## Written task A
Using the financial update below, explain how the company came to record a $2.4 million non-recurring gain during Q3 2002.
## Written task B
List every item, with its amount, that the financial update below says was included in the third quarter's $14.6 million decrease in cash excluding non-recurring items.

## Excerpt to read
---------------

Total decrease in cash during the quarter was $26.1 million, including the aforementioned one-time $28.5 million payment for reduction in capital lease obligations and the $17 million cash proceeds from the sale of the Speech Solutions business. Excluding these non-recurring items, the third quarter's decrease in cash was $14.6 million, which included capital expenditures of $0.6 million, principal payments on capital leases and other long-term debt of $1.8 million, $1.0 million for debt repurchase, and cash used in operating activities of $10.5 million. The company ended the third quarter with $32.2 million in cash.
Cost Reductions
The company reduced its operating expenses, inclusive of bad debt expense, to $10.3 million, down 46% from $19.1 million in Q2 2002. Excluding bad debt expense, the company reduced operation expenses to $9.7 million, down 15% from $11.4 million in Q2. The company began realizing the financial benefits of the 18% reduction in force that took place at the end of the second quarter 2002. The company had 212 employees at the end of Q3 2002.
Debt Repurchase
During Q3 2002, the company repurchased an additional $3.5 million face amount of its 5.75% Convertible Subordinated Notes due in 2005 on the open market for cash and expenses of $1.1 million resulting in a $2.4 million non-recurring gain on the early retirement of debt. Since beginning debt repurchases in Q4 2001, the company has repurchased $61.5 million face amount of its Notes. The remaining face amount on these Notes due in March 2005 is $88.5 million, down from its original $150 million.
Guidance
The following statements are forward-looking and actual results may differ materially due to factors noted below, among others. The information provided in this financial outlook is as of October 24, 2002, and supersedes all previous guidance.

---------------

## Data excerpts
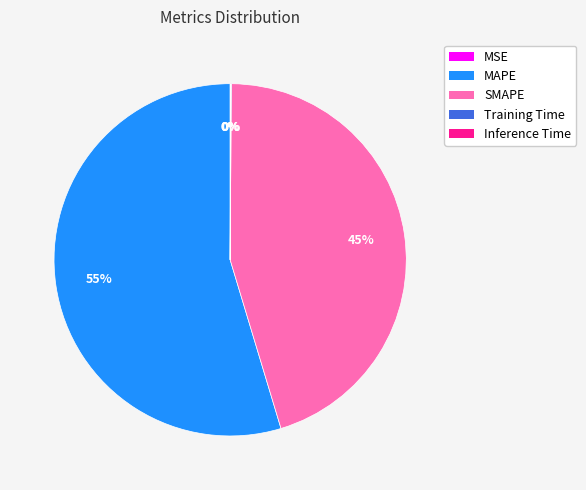

To the nearest percent, what is the average slice percentage?

20%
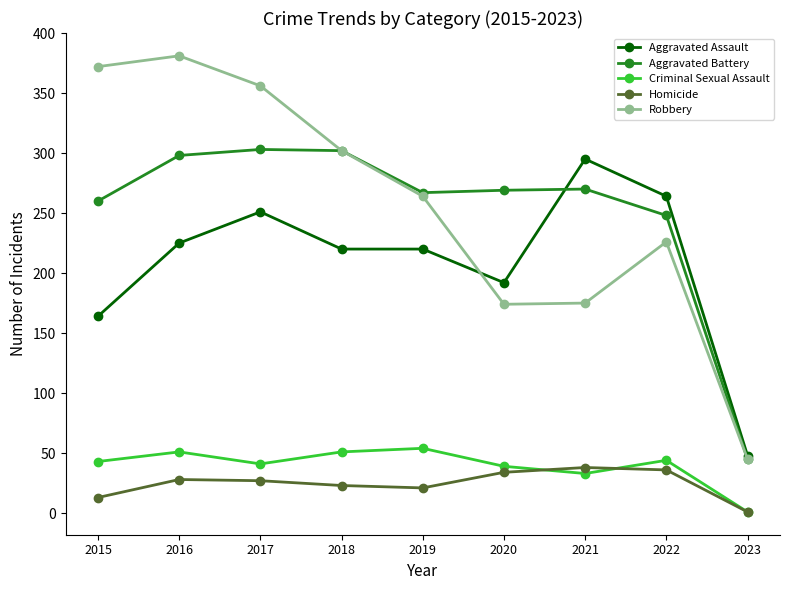

What are all the series names shown in the legend?

Aggravated Assault, Aggravated Battery, Criminal Sexual Assault, Homicide, Robbery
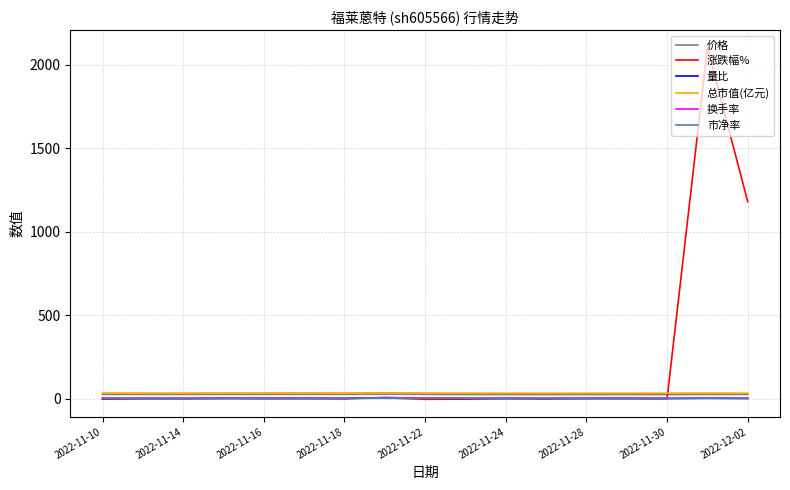

Which series has the widest spread of values?

涨跌幅%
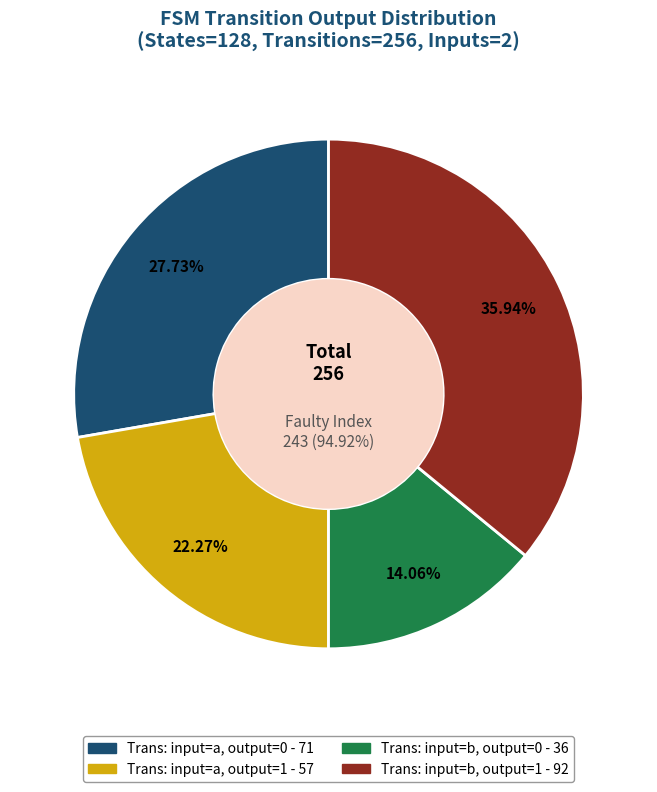

Count the number of slices in the pie.

8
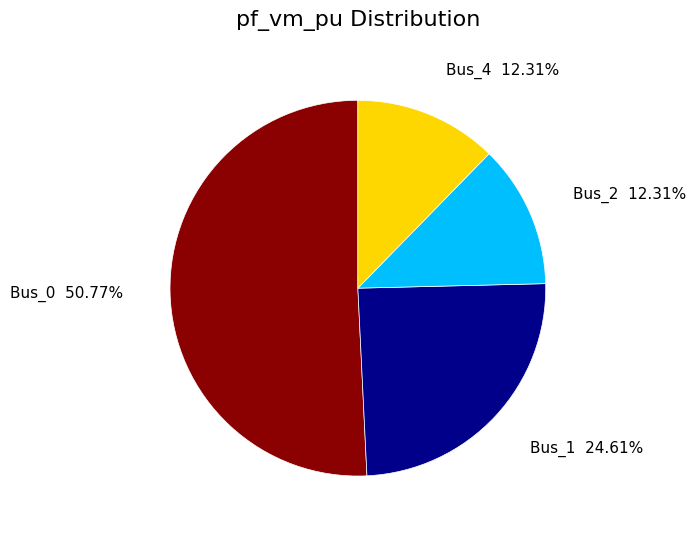

What is the total percentage of Bus_2 and Bus_0?

63.1%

---------------

## Response A
In Q3 2002 the company repurchased $3.5 million face amount of its 5.75% Convertible Subordinated Notes due in 2005 on the open market. It paid cash and expenses of $1.1 million. This resulted in a $2.4 million non-recurring gain on the early retirement of debt.

## Response B
- Capital expenditures: $0.6 million
- Principal payments on capital leases and other long-term debt: $1.8 million
- Debt repurchase: $1.0 million
- Cash used in operating activities: $10.5 million